Özcan Alper’in ‘Sonbahar’ adlı filminin final sahnesi canlanıyor gözümde hep, yaşanılanları düşündükçe. Hani, filmin başkahramanı Yusuf, annesiyle aynı odadadır ve annesine bir müzik çalgısı olan tulumuyla bir şarkı çalar ya... Annesi yerinden kalkıp pencereden aşağıya bakınca, ormanın içinden evlerine bir cenaze alayının yaklaştığını görür... O cenaze alayı, hastalığı ilerleyen Yusuf için geliyordur. Ne kadar da benziyor yaşadığımız şeyler, o cenaze alayının uzaktan gelişine… Darbelerin, savaşların, yoksulluğun, aslında aynı şeye hizmet ettiği apaçık ortadayken… Bir tarafta Nida’ların, diğer tarafta Alex’lerin öldürüldüğü, Engin Çeber’lerin işkencelerde katledildiği bu karanlık çağın sonunu, Yusuf’u almaya gelen o cenaze alayını bekler gibi beklemek mümkün değil. Honduras’ta nasıl halk engelleyecekse askeri darbeyi, bizde de 12 Eylül’ü kara bir lanet gibi bu toprakların üzerine çökertenlerin bir gün hesap verecekleri kesin. Sadece 12 Eylül mü? O kadar çok tarih var ki, acılarla tıka basa doldurulmuş… Ve öyle çok cenaze alayı geçmiş ki, sokaklarımızdan… Bazen nasıl bu kadar da normal, hiçbir şey olmamış gibi yaşıyor oluşumuza hayret ediyorum. Sanki hiç 12 Eylül’ler, 19 Aralık’lar olmamış, bu tarihler takvimlerde hiç yer almamış gibi…
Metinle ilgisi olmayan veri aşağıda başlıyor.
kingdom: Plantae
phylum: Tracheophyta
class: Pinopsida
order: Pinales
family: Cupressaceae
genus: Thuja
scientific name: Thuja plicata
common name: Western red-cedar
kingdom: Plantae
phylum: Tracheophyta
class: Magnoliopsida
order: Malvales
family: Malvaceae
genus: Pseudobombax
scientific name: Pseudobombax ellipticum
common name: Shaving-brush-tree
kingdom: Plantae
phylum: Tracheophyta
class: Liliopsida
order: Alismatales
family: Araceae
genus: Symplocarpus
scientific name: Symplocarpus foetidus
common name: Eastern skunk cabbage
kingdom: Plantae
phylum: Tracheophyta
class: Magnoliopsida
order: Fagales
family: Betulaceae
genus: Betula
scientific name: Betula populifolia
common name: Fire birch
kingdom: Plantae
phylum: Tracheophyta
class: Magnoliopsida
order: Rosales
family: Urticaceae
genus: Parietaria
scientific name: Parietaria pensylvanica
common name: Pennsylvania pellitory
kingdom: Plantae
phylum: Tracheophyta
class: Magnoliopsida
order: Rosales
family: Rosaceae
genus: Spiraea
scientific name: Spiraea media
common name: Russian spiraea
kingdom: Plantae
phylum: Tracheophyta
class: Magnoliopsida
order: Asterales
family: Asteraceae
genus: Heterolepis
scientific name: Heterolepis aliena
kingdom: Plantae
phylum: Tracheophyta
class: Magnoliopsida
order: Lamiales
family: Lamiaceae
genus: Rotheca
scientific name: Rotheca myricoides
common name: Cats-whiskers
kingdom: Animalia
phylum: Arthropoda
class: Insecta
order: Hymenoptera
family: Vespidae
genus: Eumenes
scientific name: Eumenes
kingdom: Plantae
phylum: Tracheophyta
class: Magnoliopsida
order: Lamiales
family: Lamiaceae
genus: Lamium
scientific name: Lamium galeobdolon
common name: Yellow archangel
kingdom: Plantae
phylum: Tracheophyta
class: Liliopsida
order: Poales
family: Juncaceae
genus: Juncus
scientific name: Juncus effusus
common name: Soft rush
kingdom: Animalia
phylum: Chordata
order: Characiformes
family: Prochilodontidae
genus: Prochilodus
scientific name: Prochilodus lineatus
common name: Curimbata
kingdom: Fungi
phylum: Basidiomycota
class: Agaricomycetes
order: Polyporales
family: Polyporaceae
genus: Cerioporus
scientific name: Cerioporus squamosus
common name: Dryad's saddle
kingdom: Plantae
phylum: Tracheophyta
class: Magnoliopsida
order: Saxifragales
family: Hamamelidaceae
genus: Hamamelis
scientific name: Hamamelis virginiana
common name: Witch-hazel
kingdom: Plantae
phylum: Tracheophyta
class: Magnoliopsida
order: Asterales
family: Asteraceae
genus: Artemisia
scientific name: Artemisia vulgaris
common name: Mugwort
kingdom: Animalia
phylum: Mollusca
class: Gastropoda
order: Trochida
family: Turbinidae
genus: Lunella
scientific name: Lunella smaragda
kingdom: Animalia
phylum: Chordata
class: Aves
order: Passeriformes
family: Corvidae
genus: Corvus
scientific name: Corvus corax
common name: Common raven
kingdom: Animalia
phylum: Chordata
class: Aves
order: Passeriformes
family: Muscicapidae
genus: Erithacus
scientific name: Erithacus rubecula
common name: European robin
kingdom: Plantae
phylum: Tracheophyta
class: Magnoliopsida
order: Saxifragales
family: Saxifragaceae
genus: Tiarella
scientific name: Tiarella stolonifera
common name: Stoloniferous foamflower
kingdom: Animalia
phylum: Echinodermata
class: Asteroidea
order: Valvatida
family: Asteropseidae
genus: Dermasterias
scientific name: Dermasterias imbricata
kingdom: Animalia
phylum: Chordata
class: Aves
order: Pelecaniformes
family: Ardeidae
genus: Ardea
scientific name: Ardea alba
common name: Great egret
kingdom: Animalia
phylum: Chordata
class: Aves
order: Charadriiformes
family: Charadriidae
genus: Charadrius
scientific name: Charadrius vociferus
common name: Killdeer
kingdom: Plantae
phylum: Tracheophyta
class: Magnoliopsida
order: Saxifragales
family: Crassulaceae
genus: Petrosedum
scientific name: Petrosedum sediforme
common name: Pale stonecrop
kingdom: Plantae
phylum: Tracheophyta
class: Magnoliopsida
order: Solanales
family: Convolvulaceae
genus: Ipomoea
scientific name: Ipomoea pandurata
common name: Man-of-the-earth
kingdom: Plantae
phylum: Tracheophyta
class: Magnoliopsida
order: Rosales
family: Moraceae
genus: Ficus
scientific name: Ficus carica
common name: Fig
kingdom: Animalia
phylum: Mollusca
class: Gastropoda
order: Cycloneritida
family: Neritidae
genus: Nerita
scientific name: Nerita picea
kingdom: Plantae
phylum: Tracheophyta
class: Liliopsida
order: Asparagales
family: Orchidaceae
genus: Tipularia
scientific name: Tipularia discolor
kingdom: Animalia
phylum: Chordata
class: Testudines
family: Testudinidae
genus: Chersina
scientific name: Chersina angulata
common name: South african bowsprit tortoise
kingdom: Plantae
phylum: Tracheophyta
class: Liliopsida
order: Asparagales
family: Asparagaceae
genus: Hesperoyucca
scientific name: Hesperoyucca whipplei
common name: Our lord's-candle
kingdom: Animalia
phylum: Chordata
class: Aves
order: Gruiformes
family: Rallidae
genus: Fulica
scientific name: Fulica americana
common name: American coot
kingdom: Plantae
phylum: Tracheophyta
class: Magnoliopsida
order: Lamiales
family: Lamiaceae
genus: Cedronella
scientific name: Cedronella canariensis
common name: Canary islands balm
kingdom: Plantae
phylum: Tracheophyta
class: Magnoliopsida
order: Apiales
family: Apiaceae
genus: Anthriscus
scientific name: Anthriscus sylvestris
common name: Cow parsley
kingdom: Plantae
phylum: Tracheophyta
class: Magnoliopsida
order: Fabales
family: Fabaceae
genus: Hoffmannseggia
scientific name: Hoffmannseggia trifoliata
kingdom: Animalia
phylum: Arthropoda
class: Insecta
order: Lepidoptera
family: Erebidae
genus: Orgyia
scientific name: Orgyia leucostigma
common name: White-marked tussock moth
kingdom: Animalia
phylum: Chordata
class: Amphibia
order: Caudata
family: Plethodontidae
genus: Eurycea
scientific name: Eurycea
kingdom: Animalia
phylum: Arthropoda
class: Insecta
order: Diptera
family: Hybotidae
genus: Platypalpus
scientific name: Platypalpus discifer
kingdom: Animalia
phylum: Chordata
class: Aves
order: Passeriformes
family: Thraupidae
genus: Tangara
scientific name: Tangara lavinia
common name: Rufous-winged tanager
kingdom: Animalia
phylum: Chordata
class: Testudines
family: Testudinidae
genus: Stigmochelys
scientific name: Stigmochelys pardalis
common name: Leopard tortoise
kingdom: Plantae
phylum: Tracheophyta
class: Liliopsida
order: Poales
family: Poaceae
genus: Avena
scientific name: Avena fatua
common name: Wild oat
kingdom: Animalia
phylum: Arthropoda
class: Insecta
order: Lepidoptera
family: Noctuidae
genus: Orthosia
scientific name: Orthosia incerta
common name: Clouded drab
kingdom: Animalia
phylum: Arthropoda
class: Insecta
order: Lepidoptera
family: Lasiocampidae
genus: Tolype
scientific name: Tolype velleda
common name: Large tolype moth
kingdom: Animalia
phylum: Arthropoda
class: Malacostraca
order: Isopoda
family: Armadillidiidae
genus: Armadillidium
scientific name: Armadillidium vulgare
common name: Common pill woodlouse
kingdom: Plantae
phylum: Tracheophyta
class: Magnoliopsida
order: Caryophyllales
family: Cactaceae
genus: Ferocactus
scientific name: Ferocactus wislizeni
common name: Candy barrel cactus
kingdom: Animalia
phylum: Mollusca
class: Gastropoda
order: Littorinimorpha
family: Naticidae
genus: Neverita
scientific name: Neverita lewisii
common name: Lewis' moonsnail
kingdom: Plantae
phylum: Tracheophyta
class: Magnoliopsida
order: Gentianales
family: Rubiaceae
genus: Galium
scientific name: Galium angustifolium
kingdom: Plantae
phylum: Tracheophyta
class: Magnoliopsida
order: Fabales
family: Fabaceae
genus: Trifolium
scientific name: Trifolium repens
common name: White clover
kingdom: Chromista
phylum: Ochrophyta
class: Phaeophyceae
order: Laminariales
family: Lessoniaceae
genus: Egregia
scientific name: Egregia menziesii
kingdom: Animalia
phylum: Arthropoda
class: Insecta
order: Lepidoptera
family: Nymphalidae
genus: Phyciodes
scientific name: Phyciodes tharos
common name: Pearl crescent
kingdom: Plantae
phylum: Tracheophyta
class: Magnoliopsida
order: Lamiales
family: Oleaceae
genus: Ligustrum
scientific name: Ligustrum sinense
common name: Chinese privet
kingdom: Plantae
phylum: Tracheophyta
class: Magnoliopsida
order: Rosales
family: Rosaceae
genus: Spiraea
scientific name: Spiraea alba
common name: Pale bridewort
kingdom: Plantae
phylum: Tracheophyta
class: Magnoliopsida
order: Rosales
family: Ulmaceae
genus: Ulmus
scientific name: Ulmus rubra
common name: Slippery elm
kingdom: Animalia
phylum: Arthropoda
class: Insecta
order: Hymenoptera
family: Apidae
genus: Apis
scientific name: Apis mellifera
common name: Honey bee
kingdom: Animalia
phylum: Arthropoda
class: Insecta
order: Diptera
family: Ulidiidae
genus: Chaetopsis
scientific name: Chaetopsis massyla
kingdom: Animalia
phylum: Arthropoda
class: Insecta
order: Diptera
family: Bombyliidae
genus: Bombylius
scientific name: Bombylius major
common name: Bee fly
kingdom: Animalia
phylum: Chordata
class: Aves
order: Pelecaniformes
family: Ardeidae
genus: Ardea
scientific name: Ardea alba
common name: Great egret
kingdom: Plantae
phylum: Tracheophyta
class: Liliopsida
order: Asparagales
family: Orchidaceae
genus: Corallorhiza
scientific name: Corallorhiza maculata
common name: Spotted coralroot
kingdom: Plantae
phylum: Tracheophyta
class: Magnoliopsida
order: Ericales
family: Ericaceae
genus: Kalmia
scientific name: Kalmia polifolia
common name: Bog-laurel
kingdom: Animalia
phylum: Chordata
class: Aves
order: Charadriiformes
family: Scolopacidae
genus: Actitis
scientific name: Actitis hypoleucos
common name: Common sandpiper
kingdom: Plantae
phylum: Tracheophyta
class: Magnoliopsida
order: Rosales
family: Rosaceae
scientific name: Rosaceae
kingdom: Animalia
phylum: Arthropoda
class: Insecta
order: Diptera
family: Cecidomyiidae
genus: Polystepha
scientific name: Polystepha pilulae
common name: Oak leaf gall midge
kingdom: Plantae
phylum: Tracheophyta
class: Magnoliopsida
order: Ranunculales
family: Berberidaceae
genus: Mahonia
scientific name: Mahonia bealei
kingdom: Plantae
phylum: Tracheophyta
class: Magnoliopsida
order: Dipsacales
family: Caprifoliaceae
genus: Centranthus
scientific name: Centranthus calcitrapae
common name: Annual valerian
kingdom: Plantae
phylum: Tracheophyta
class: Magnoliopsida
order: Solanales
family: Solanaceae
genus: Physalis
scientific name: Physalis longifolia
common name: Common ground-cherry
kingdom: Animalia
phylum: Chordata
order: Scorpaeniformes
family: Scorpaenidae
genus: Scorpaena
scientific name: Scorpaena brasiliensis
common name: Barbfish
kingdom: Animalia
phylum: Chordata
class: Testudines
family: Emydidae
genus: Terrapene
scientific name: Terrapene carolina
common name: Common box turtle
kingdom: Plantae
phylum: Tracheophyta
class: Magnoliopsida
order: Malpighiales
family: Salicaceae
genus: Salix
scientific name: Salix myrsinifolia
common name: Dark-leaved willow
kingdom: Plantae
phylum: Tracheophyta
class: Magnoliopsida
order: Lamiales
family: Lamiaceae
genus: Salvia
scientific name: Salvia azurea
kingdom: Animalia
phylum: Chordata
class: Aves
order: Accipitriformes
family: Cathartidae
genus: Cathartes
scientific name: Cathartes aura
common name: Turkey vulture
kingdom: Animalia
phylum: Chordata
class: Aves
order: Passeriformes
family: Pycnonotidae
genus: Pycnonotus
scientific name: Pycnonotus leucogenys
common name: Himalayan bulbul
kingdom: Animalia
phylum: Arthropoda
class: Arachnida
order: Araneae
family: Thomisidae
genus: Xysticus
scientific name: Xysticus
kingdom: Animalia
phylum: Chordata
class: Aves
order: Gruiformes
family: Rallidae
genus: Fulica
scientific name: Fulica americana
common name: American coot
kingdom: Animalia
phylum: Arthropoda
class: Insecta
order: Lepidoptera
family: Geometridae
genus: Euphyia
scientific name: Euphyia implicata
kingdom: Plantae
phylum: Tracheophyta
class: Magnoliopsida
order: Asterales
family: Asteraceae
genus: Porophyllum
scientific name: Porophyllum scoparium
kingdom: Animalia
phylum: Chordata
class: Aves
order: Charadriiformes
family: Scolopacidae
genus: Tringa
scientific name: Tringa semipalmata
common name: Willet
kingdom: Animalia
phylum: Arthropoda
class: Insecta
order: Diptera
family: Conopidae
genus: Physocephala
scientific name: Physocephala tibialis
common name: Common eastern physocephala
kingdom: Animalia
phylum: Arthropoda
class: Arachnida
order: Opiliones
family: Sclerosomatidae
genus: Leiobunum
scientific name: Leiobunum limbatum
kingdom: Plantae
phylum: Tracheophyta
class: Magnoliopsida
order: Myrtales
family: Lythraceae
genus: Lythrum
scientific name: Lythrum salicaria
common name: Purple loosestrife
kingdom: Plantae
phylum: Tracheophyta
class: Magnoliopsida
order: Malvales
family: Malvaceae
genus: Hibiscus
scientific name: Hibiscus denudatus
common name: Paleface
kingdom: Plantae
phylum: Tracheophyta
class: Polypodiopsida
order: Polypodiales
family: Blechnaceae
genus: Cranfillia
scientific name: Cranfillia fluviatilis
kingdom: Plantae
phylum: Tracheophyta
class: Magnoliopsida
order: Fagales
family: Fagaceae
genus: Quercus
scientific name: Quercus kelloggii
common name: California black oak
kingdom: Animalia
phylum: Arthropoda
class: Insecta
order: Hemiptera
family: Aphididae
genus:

Pencereyi açıp sokağa bakma ihtiyacı duyuyorum, içime çöken karanlığı dağıtmak için. Ama o da ne, tıpkı ‘Sonbahar’ filmindeki gibi bir cenaze alayı yaklaşmıyor mu bizim sokağa. Hem de öyle büyük bir cenaze alayı ki… Cenaze alayındakiler, bizim mahallede yaşayanlara da benzemiyor hiç. Büyük bir merak içinde sokağa fırlıyorum. Kimin cenazesi bu ve onu taşıyan bu insanlar da kim? Çünkü hepsinin yüzü tanıdık geliyor bir yerlerden. Bir de ne göreyim, Hrant Dink cenaze alayının ön saflarında... Mahir Çayan, Deniz Gezmiş, Abdi İpekçi ve daha niceleri… Öylece kalakalıyorum tanık olduğum bu manzara karşısında… Tersanede ölen işçiler, namus cinayetlerine kurban edilenler… O kadar kalabalık bir cenaze alayı ki bu, ucu bucağı gözükmüyor. Geçen hafta İran’da ölen Nida bile bu kalabalığın içinde. Sonra bu cenaze alayındaki başka bir ayrıntı dikkatimi çekiyor. Sanki taşıdıkları bir cenaze değilmişçesine neşeli bir kalabalık bu aynı zamanda. Bir karnaval geçidi izliyormuş gibi hissediyorum kendimi. Büyük bir karnavala gidiyor bu insanlar, dans ederek… Ve öylesine büyük bir gururla yürüyorlar ki, onları gözyaşları içinde izlemekten kendimi alamıyorum. Kendimi tutamayıp aralarına karışmak istiyorum, ama cenaze alayıyla aramda görünmez bir duvar beliriyor hemen. Sadece ölülerden oluşan bir cenaze alayı olduğunu anlıyorum o an.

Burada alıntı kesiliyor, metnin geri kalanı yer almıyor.